Sub-document operations read or mutate a specific path inside a document without fetching the entire body. Use them when:

  • The document is large and you only need one field
  • You need atomic field-level increments (counters, append to array)
  • You want to avoid read-modify-write races on a single field

Sub-document operations use the same KV path as full-document operations and have the same low latency.


Troubleshooting

sdk-doctor

sdk-doctor diagnose "$CB_CONNECTION_STRING" -u "$CB_USERNAME" -p "$CB_PASSWORD"
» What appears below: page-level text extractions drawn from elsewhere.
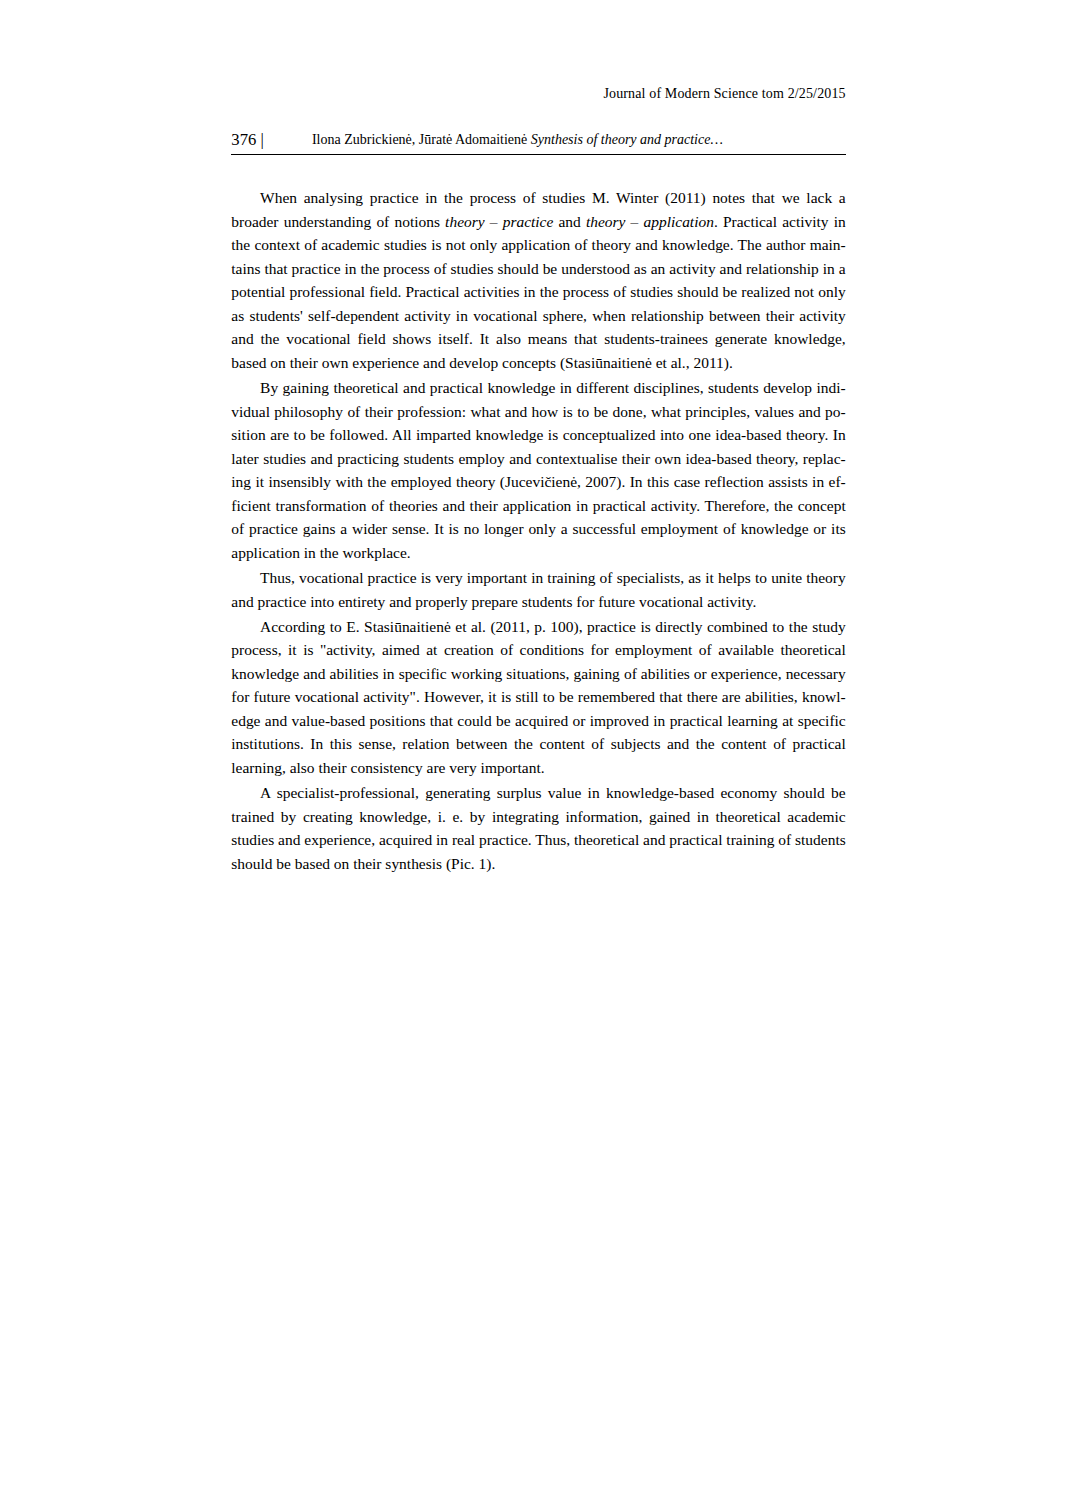Journal of Modern Science tom 2/25/2015
376 |
Ilona Zubrickienė, Jūratė Adomaitienė Synthesis of theory and practice…
When analysing practice in the process of studies M. Winter (2011) notes that we lack a broader understanding of notions theory – practice and theory – application. Practical activity in the context of academic studies is not only application of theory and knowledge. The author maintains that practice in the process of studies should be understood as an activity and relationship in a potential professional field. Practical activities in the process of studies should be realized not only as students' self-dependent activity in vocational sphere, when relationship between their activity and the vocational field shows itself. It also means that students-trainees generate knowledge, based on their own experience and develop concepts (Stasiūnaitienė et al., 2011).
By gaining theoretical and practical knowledge in different disciplines, students develop individual philosophy of their profession: what and how is to be done, what principles, values and position are to be followed. All imparted knowledge is conceptualized into one idea-based theory. In later studies and practicing students employ and contextualise their own idea-based theory, replacing it insensibly with the employed theory (Jucevičienė, 2007). In this case reflection assists in efficient transformation of theories and their application in practical activity. Therefore, the concept of practice gains a wider sense. It is no longer only a successful employment of knowledge or its application in the workplace.
Thus, vocational practice is very important in training of specialists, as it helps to unite theory and practice into entirety and properly prepare students for future vocational activity.
According to E. Stasiūnaitienė et al. (2011, p. 100), practice is directly combined to the study process, it is "activity, aimed at creation of conditions for employment of available theoretical knowledge and abilities in specific working situations, gaining of abilities or experience, necessary for future vocational activity". However, it is still to be remembered that there are abilities, knowledge and value-based positions that could be acquired or improved in practical learning at specific institutions. In this sense, relation between the content of subjects and the content of practical learning, also their consistency are very important.
A specialist-professional, generating surplus value in knowledge-based economy should be trained by creating knowledge, i. e. by integrating information, gained in theoretical academic studies and experience, acquired in real practice. Thus, theoretical and practical training of students should be based on their synthesis (Pic. 1).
Checks DNS resolution, port reachability (8091, 11210), TLS certificate validity, authentication, and topology discovery. Run this first when a connection fails.

Common errors

Error Cause Fix
UnambiguousTimeoutException Operation timed out; cluster did not receive it Retry safely; check cluster health and kv_timeout
AmbiguousTimeoutException Timeout after send — operation may have completed Verify state before retrying mutations
AuthenticationFailureException Wrong credentials or missing RBAC role Check user roles in Couchbase UI → Security → Users
BucketNotFoundException Wrong bucket name (case-sensitive) Verify exact name in Couchbase UI
Connection refused / ECONNREFUSED Port 8091 or 11210 blocked SDK must reach all data nodes directly — check firewall rules
TLS certificate error Self-signed cert not trusted Add cluster CA cert to trust store; use couchbases://

Port reference

Port Protocol Service
8091 HTTP Management API (bootstrap)
18091 HTTPS Management API (TLS)
11210 TCP KV (data service)
11207 TLS KV (data service, TLS)
8093 HTTP Query service (N1QL)
8094 HTTP Search service (FTS)
8095 HTTP Analytics service

The SDK must be able to reach all data nodes on port 11210/11207, not just the bootstrap node. NAT and port-forwarding setups that expose only one node will fail after topology discovery.